From the table it follows that the application of the claimed invention (method 1) in comparison with the closest analogue (method 2) allows to reduce steel contamination by total oxygen content by 15-20%, the number of inclusions by 7-10 by the start of metal processing on the ladle furnace %, and the maximum value of the average size of inclusions is more than 20%. In addition, the results obtained significantly increase the purity of the metal by oxide non-metallic inclusions compared to other deoxidation schemes used (methods 3, 4).

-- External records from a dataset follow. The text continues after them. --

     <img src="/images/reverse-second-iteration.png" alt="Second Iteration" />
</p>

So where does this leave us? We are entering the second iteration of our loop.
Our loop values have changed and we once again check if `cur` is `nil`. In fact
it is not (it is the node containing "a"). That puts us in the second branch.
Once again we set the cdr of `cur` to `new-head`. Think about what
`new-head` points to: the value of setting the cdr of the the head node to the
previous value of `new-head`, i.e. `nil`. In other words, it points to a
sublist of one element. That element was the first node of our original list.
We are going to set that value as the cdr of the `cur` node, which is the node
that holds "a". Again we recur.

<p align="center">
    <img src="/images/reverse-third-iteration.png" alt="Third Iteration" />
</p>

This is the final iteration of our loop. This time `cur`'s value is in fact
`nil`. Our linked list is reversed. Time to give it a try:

Reducing the average size and number of non-metallic inclusions at the stage of deoxidation allows to achieve higher purity of the metal before the introduction of calcium-containing materials, which makes it possible to reduce the minimum amount of calcium required to modify non-metallic inclusions. This makes it possible to effectively modify inclusions, including on grades with a high sulfur content (from 0.1 to 0.4 wt.%).

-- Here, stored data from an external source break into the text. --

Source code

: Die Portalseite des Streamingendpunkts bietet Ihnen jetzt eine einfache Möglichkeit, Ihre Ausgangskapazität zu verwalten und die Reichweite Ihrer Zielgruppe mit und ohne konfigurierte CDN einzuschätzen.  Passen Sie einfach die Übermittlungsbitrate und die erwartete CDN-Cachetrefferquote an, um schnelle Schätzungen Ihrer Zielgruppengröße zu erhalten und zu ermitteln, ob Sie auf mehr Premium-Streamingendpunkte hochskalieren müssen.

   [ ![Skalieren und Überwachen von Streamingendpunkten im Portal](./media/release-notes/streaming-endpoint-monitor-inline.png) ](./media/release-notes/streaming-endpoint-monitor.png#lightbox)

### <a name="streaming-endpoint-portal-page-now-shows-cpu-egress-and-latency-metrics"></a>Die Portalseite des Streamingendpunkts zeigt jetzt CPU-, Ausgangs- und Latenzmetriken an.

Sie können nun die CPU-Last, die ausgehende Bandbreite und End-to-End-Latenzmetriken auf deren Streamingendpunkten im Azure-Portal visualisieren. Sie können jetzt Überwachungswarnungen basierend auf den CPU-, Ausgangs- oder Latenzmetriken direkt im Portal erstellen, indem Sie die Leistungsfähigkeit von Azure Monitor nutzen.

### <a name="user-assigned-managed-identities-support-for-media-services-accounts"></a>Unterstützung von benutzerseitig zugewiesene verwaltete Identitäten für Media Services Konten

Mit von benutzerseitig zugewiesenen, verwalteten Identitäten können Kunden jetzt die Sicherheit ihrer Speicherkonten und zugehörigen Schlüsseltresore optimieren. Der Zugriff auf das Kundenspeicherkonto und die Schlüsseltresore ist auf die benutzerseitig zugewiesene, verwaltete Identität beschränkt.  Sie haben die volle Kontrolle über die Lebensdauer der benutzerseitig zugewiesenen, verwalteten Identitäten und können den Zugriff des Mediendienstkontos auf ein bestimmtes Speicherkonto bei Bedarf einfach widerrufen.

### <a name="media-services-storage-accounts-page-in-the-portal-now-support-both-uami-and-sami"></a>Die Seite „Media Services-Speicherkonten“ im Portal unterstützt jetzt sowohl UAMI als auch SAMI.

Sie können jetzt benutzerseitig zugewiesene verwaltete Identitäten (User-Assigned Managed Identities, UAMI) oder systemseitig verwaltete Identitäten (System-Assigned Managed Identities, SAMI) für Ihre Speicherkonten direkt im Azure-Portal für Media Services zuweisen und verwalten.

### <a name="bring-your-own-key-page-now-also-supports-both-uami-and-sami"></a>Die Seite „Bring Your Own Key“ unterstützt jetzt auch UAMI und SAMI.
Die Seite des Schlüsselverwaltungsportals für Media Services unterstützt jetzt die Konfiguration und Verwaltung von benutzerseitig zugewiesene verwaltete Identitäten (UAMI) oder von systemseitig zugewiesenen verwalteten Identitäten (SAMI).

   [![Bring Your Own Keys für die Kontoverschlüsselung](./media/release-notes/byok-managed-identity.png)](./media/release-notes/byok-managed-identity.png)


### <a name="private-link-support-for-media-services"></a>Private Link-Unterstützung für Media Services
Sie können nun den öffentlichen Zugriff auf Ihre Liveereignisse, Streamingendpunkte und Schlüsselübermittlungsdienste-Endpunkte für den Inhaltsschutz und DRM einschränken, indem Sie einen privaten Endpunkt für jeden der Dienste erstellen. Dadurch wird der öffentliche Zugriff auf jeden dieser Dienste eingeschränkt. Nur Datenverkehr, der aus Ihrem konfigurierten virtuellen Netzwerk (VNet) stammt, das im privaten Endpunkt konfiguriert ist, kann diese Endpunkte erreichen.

The effectiveness of the used scheme for modifying non-metallic inclusions before continuous casting is confirmed by the absence of stability disturbances in casting of continuously cast billets in melts produced according to the claimed scheme for the production of alloyed steels. In other production schemes, the method of calculating the optimal amount of calcium for the effective modification of inclusions was not applied, since the type of inclusions and their amount at the time of calcium input depend on the characteristics of the deoxidation and alloying of the metal, and the expression for calculating the optimal concentration of calcium is developed for the claimed scheme of deoxidation and alloying of steel.

Claims (8)

1. The method of ladle processing of alloy steels, including the stepwise input of deoxidizing agents and alloying components at the semi-product outlet into the steel ladle with subsequent supply of metal for continuous casting, characterized in that the temperature and active oxygen content in the intermediate product at the outlet are 1600-1700 ° C and 0.030-0.075%, respectively, the primary deoxidation is carried out pre-seated on the bottom of the steel-ladle with carbon-containing material, when filling the steel-ladle at 1 / 6-1 / 5 of the height, aluminum is added in an amount of up to 3 g / ton, when filling the steel ladle at 1 / 2-2 / 3 heights, silicomanganese is planted together with the second additive of carbon-containing material, after which alloying components are supplied in the form of ligatures and ferroalloys in an amount corresponding to the middle of the range of the grade of components, based on their complete assimilation, and before supplying the metal for continuous casting, calcium-containing materials are planted in the ladle based on the calculation of calcium concentration in the range of: lower limit [Ca] = 0.0005% + [Al] ⋅0.007, upper limit [Ca] = 0.0028% - [S] ⋅0.0319- [Al] ⋅0.012, Where [Ca] is the calcium content in the metal,%, [Al] is the aluminum content in the metal,%, in the range from 0.005 to 0.06 wt. % [S] - sulfur content in the metal,%, in the range from 0.001 to 0.04 wt. % 2. The method according to p. 1, characterized in that when the sulfur content in the range from 0.03 to 0.04 wt. % calcium is planted in two doses, while the amount of the second calcium additive is 2/3 of the mass of calcium given in the first dose.